A adolescência é um período crítico para o desenvolvimento cerebral. O comportamento muitas vezes considerado peculiar dessa fase da vida se deve, em grande parte, à imaturidade do córtex cerebral. Durante esse período, ocorrem mudanças substanciais para que o cérebro atinja a maturidade, incluindo o afinamento cortical mencionado. Um estudo de 2022 apresentou evidências de um período crítico de plasticidade cerebral (maleabilidade) na região frontal do cérebro durante a adolescência – área responsável pelo raciocínio, tomada de decisões, memória de curto prazo e controle do comportamento social.
A questão que surge é: os lockdowns da pandemia realmente aceleraram o envelhecimento cerebral prejudicial em adolescentes?
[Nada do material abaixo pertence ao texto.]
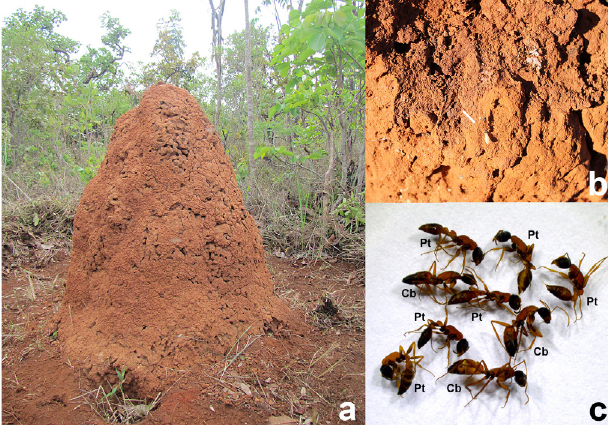
Fig. 1 A typical termitary of Cornitermes cumulans in the Brazilian Cerrado ( a ), worker of Pseudomyrmex termitarius foraging solitarily on a termitary ( b ), mixed sample from a nest chamber containing individuals of Camponotus blandus (Cb) and Pseudomyrmex termitarius (Pt) ( c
E quão forte é a evidência de que isso se deveu aos lockdowns e não a outros fatores?
É importante entender que envelhecimento e desenvolvimento são faces da mesma moeda. O envelhecimento biológico é o declínio progressivo da função das células, tecidos e sistemas do corpo, enquanto o desenvolvimento é o processo de alcançar a maturidade. Condições adversas em períodos críticos da vida, especialmente na adolescência, podem influenciar a trajetória do envelhecimento. Assim, a “maturação acelerada” do córtex cerebral de adolescentes, embora grave, pode não ser um prejuízo isolado, mas sim o início de uma trajetória de envelhecimento cerebral adverso que se estenderá além da adolescência.
Quanto ao papel dos lockdowns, um pilar central da saúde cerebral é a “cognição social”: a capacidade do cérebro de interagir socialmente. Essa capacidade está presente em nossos cérebros há 1,5 milhão de anos (estudo), não sendo um acréscimo opcional. Interferir nesse processo pode ter consequências devastadoras para a saúde, particularmente em adolescentes que dependem da interação social para o desenvolvimento cognitivo normal.
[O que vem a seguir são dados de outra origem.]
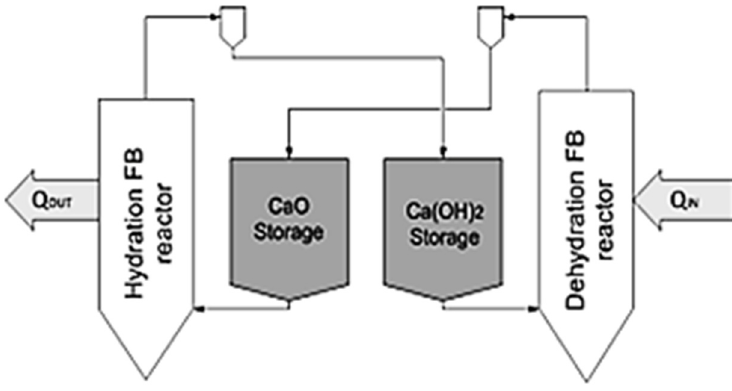
Figure 15. Basic conceptual scheme of the CaO/Ca(OH) 2 energy storage system [146].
A adolescência também é um período de surgimento de muitos transtornos neuropsiquiátricos, incluindo ansiedade e depressão (artigo científico), com as meninas mais jovens apresentando maior risco de desenvolver transtornos de ansiedade e humor do que os meninos. As medidas restritivas de lockdowns parecem ter tido um efeito negativo substancial na saúde mental dos adolescentes, especialmente das meninas, e o novo estudo fornece uma possível causa subjacente.
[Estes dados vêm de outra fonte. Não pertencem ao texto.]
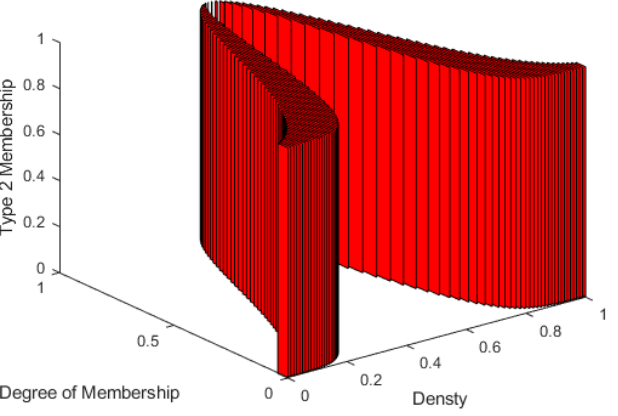
Figure 10. 3D representation of medium Type-2 membership function used for the density input feature.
Os lockdowns da pandemia tiveram consequências devastadoras para a saúde de muitas pessoas. A essa lista de evidências, podemos acrescentar uma descoberta particularmente sombria: a biologia cerebral de desenvolvimento de nossa preciosa população adolescente foi prejudicada por essas medidas. A mensagem principal é que os efeitos mais amplos das políticas de saúde focadas em um único problema devem ser considerados com mais cuidado. No caso dos efeitos nocivos conhecidos do isolamento social e da solidão na saúde cerebral, as evidências já existiam.